Un insustancial José García -a través de una patética interpretación, a años luz, del compacto trabajo que hizo en la reivindicable Arcadia de Costa-Gavras-, es el protagonista de esta Plaga Final. En ella da vida a Jean-Baptiste Adamsberg, un comisario de policía que, tocado por la reciente marcha de su prometida, se enfrentará a una serie de hechos inexplicables que están sumiendo a los parisinos en el mayor de los temores. Puertas marcadas con un símbolo numérico (un 4 al revés), cadáveres picados por pulgas y un pregonero que anuncia la llegada de una pandemia, son sólo algunas de las señales que indican que algo no anda bien en tierra de Sarkozy.
Un guión nada creíble y cargado de detalles imposibles hacen, del film de Wagnier, un verdadero churro cinematográfico. Tan descabellada se me antoja su intriga que no hay por donde pillarlo. Falso y truculento hasta extremos delirantes, su visionado no supone más que una pérdida de tiempo para el espectador. Un espectador que, una vez finalizada su proyección, se sentirá engañado en todos los sentidos al analizar, mínimamente, la trama planteada y su resolución. Y es que, a veces, es más fácil ir al grano que complicar el argumento con subterfugios inverosímiles que sólo sirven para potenciar, aún más, la infantil previsibilidad de cuanto va a suceder en pantalla.
Y lo más penoso es que, en una cinta de esta índole, aparezca un actor de la talla de Michel Serrault esgrimiendo una de sus peores actuaciones en años. Una actuación, de todos modos, que no desentona en absoluto con tan pésima propuesta.
El otro gabacho que vuelve a dar la tabarra es Alain Resnais, paradigma de los barbudos progresistas de los años 70 y 80 y que, en el fondo, sigue estrenando películas para que la crítica gafapasta de turno continúe loándole sin razón aparente. Asuntos Privados En Lugares Públicos es el título español de Coeurs, su nueva producción y que, de hecho, se basa en la obra teatral de Alan Ayckbourn de similar título al que se le ha colocado en nuestro país. Una producción que, al igual que hizo en su irritante (y ya olvidada, por suerte) Mon Oncle d’Amerique, vuelve a utilizar al ser humano como si se tratara de una rata de laboratorio.

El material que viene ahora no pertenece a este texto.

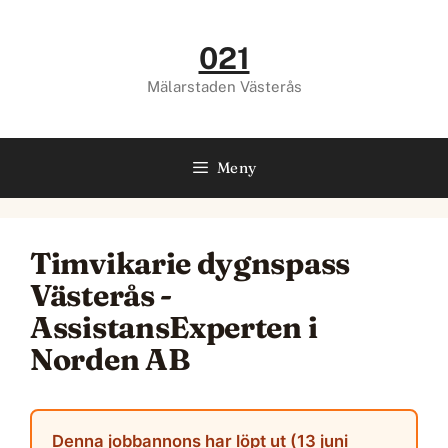
Hoppa
till
021
innehåll
Mälarstaden Västerås
Meny
Timvikarie dygnspass
Västerås -
AssistansExperten i
Norden AB
Denna jobbannons har löpt ut (13 juni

El problema de Resnais es que no sólo experimenta con sus protagonistas (un sinfín de personajes marcados por la soledad y el desamor), sino que también le gusta hacer lo mismo con el espectador. Bueno, en realidad, más que experimentar, lo que hace con él es tomarle el pelo directamente. Y es que mientras sigan existiendo ciertos individuos que le ríen las gracias, tendremos Resnais para rato.
La teatralidad y frialdad con la que el realizador de la bretaña francesa ha afrontado su film, es de un hermetismo estoico. Un hermetismo que lo único que logra es distanciar a la platea del pequeño universo de criaturas (todas ellas atrapadas) que protagonizan tal fábula coral. Una fábula cargada de simbolismos y de segundas lecturas. Una paja mental con todas las de la ley.
Cojan a un vendedor de casas soltero y a su calentorra hermana con la que convive; a una mojigata religiosa, más ardiente que una gata en celo, que de día trabaja para una agencia inmobiliaria y por la noche se transforma en cuidadora de ancianos terminales; a un alcohólico en paro y a su desolada prometida y, finalmente, coloquen a un barman comprensivo (e igualmente solitario) justo en medio de todos ellos. Introduzcan a tales especímenes dentro de una bola de cristal en la que no cesen de caer copos de nieve, y agítenla suave y constantemente: con ello obtendrán como resultado una comida de coco de proporciones gigantescas.
Al Alain Resnais que me lo den con patatas. O, sencillamente, que se retire de una vez. A los 85 años de edad, uno ya debería disfrutar de la jubilación.